Based on ground-breaking research by Field Museum scientists and others, The Ancient Americas will shatter long-held preconceptions. Visitors will see for themselves the intelligence and creativity that distinguish human beings, the innovations that allowed groups to diversify and populate the hemisphere from the Arctic to the tip of South America, and the great cities, trade networks, and sophisticated cultures built by Indigenous Peoples long before Europeans decimated their populations and imposed their own cultures on these lands.

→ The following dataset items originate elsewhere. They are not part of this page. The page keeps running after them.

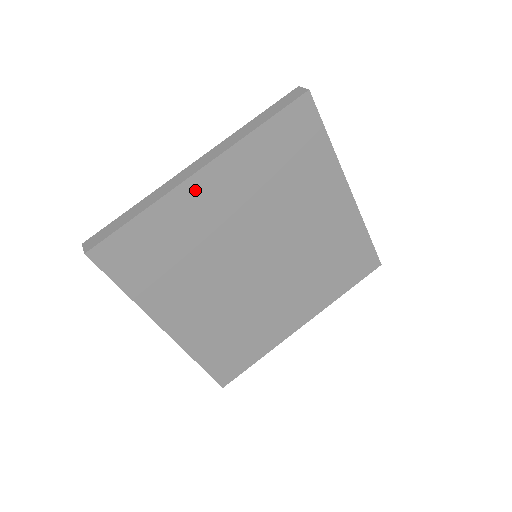
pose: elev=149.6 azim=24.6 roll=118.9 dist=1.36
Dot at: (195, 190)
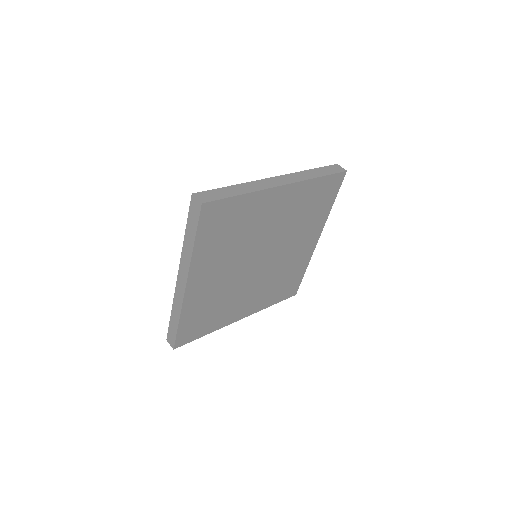
Dot at: (193, 291)
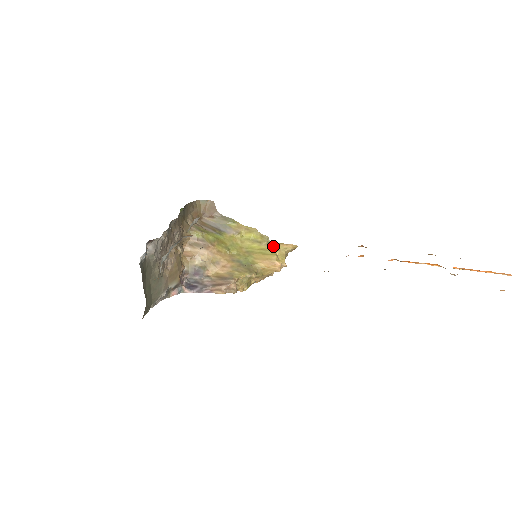
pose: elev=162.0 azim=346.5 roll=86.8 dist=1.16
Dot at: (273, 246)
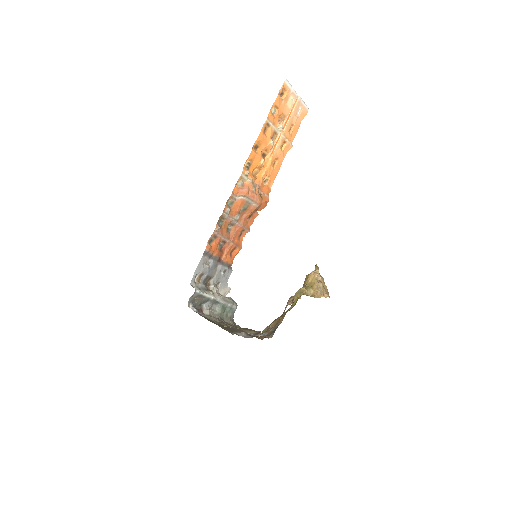
Dot at: occluded
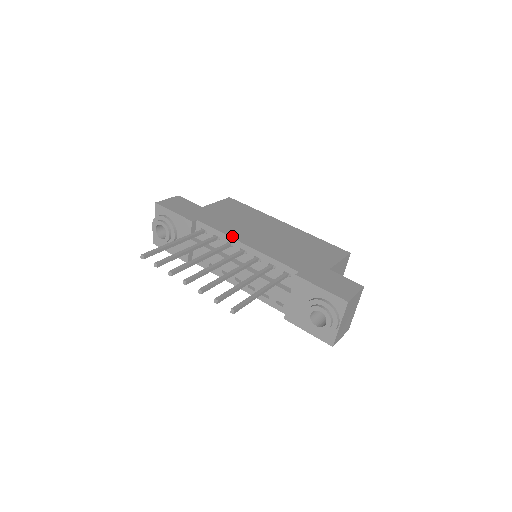
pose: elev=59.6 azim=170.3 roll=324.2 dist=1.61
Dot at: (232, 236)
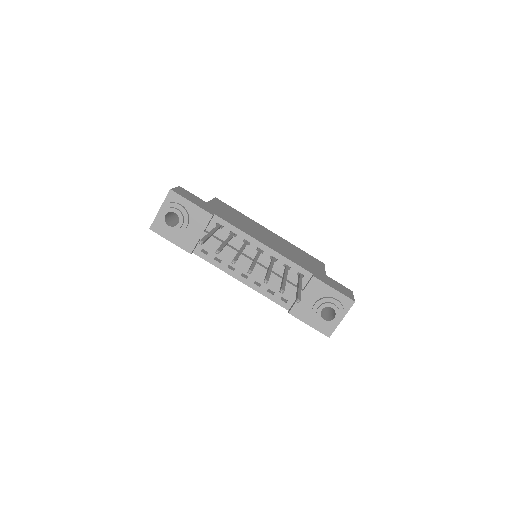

These stories of The Ancient Americas are told through captivating displays and activities, with something for visitors of all ages and all levels of interest. Visitors will step into the world of Ice-Age mammoth hunters - Chicago circa 11,000 B.C. They'll walk through a recreation of an 800-year-old pueblo dwelling, survey the monumental earthworks of mound- building peoples, and explore the great cities of Tenochtitlan and Cuzco, capitals of the Aztec and Inca empires. They'll make new discoveries at interactive maps, dioramas, and computer activities, and watch animated videos created specially for this exhibition. They'll follow the Museum's own archaeologists at work in the field, and have opportunities to begin more intensive investigations of their own.
And the artifacts! The Ancient Americas is built on the Field Museum's unsurpassed archaeological collections. Thousands of objects from these collections bring depth and beauty to the stories of the people who made them, and allow visitors to see for themselves the evidence on which our knowledge of the ancient Americans is based. On display are more than 200 ceramic vessels from the Museum's world-famous Peruvian collections; hundreds of luxury and spiritual items from our comprehensive Hopewell collection; 200 of the scarce gold objects left after conquistadors raided Colombia of its treasures, and much more.